Who is Eligible for Section 194K

Anyone who has the responsibility of paying a resident any income that concerns the following could deduct TDS while crediting such income to the payee's account or making the payments by the mode:

  1. a) Mutual fund units
  2. b) Specific or any particular company's units.
  3. c) Administrator units from a specified undertaking.

Exceptions of Section 194K

In the following circumstances, TDS under Section 194K is not required to be withheld:

  • If the dividend income is lesser than Rs 5,000 in a fiscal year, no source deduction of tax of 10% is necessary.
  • Income from capital gains is likewise exempt from Section 194K's application.

Rate of Section 194K

10% is the applicable rate of deduction as specified by section 194K. The TDS deduction will appear in Form 26AS after it has been made. If the ultimate tax due is less than what was actually deducted or if there is no overall tax burden, investors may file their income tax return.

If the investor has given the deductor their PAN and Aadhar number, the rate of 10% is applied. The relevant rate of TDS is 20% when the deductor is not furnished with a PAN or Aadhaar Number. Since a PAN must be provided in order to create a mutual fund, higher TDS cases are uncommon.

Penalties for Non-Deposit of TDS

All dividend payments from mutual fund schemes must adhere to the requirements of section 194K. The investment will incur interest and a penalty if the TDS is not paid or deducted. The same specifics are listed below.

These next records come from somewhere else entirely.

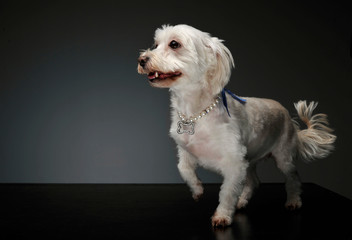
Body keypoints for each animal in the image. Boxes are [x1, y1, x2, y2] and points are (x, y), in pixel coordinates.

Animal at [136, 24, 336, 229]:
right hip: (250, 160)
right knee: (254, 181)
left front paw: (222, 216)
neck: (196, 113)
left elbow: (227, 192)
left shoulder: (234, 163)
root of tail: (288, 116)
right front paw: (197, 189)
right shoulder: (186, 151)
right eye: (156, 44)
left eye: (174, 44)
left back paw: (293, 201)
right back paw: (242, 201)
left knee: (293, 177)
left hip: (283, 156)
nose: (142, 59)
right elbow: (183, 168)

  • If TDS is not deducted, interest at the rate of 1% is assessed. For every month or a part of the month, this interest is levied from the day the tax was deductible until it is really deductible.
  • If TDS is not paid after the tax is devoted, interest at a rate of 1.5% is assessed. Every month or portion of a month, this interest is charged from the moment the tax was deducted until the time the tax is paid to the government.
  • For failure to pay or failure to deduct TDS, a penalty under section 271C is also payable in addition to the interest amount. The fine will be in an amount equal to the TDS that was not withheld or paid to the government.
  • The disallowance of the expenses under section 40(a) will also result from the non-deduction and non-payment of TDS (ia).